Integrable Hamiltonian systems

Course Code :2600WETIHS
Study domain:Mathematics
Academic year:2020-2021
Semester:1st semester
Contact hours:60
Study load (hours):168
Contract restrictions: No contract restriction
Language of instruction:English
Exam period:exam in the 1st semester
Lecturer(s)Sonja Hohloch

3. Course contents *

  1. Definition of Hamiltonian systems, basic properties & examples.
  2. Integrability in finite dimensions (Frobenius, Liouville, more general notions), basic properties, examples.

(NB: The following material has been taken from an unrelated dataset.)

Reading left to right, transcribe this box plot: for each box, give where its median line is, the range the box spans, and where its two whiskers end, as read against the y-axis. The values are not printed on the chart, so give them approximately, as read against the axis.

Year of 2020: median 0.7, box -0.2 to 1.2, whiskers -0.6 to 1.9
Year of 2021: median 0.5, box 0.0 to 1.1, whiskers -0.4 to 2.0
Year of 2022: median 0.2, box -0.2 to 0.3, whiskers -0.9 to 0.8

  3. Important examples of integrable systems in mathematics and physics: Spherical pendulum, rigid body, top (Lagrange, Euler, Kovalevskaya), coupled spin oscillators, coupled angular momenta...

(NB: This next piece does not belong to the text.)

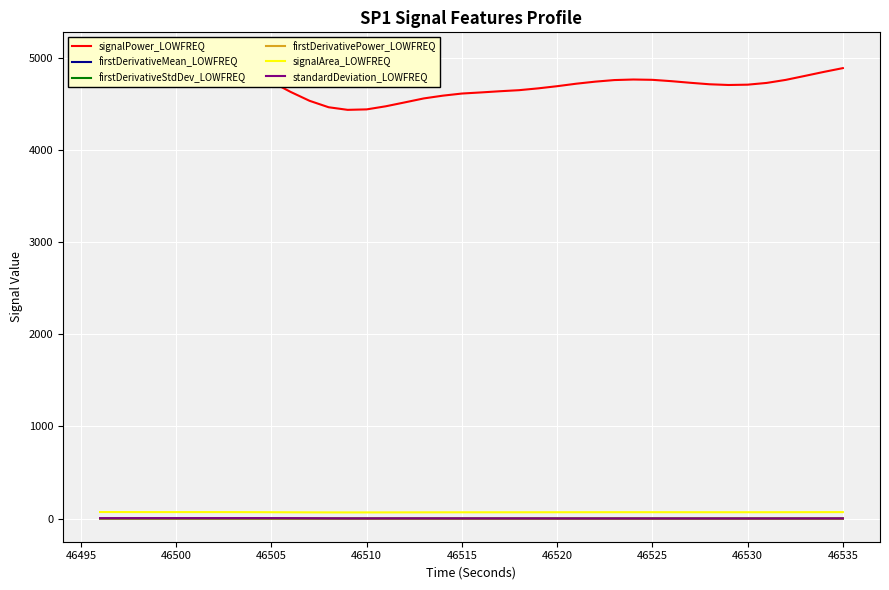

True or false: firstDerivativeStdDev_LOWFREQ has a value of 0.4 at 46535.

True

  4. Local behaviour (regular points): Theorem of Arnold-Liouville, transformation to action-angle coordinates.
  5. Local behaviour (singular points): local normal form of Eliasson-Miranda-Zung for nondegenerate singular points in terms of hyperbolic, elliptic, and focus-focus components.
  6. Toric systems: Symplectic classification by Delzant by means of polygons.
  7. Semitoric systems: properties and interaction with the topology and geometry of the underlying manifold.
  8. Integrability in infinite dimensions ("integrable Hamiltonian partial differential equations"): motivation and important examples (Korteweg-de Vries, Sine-Gordon, Nonlinear Schrödinger equation).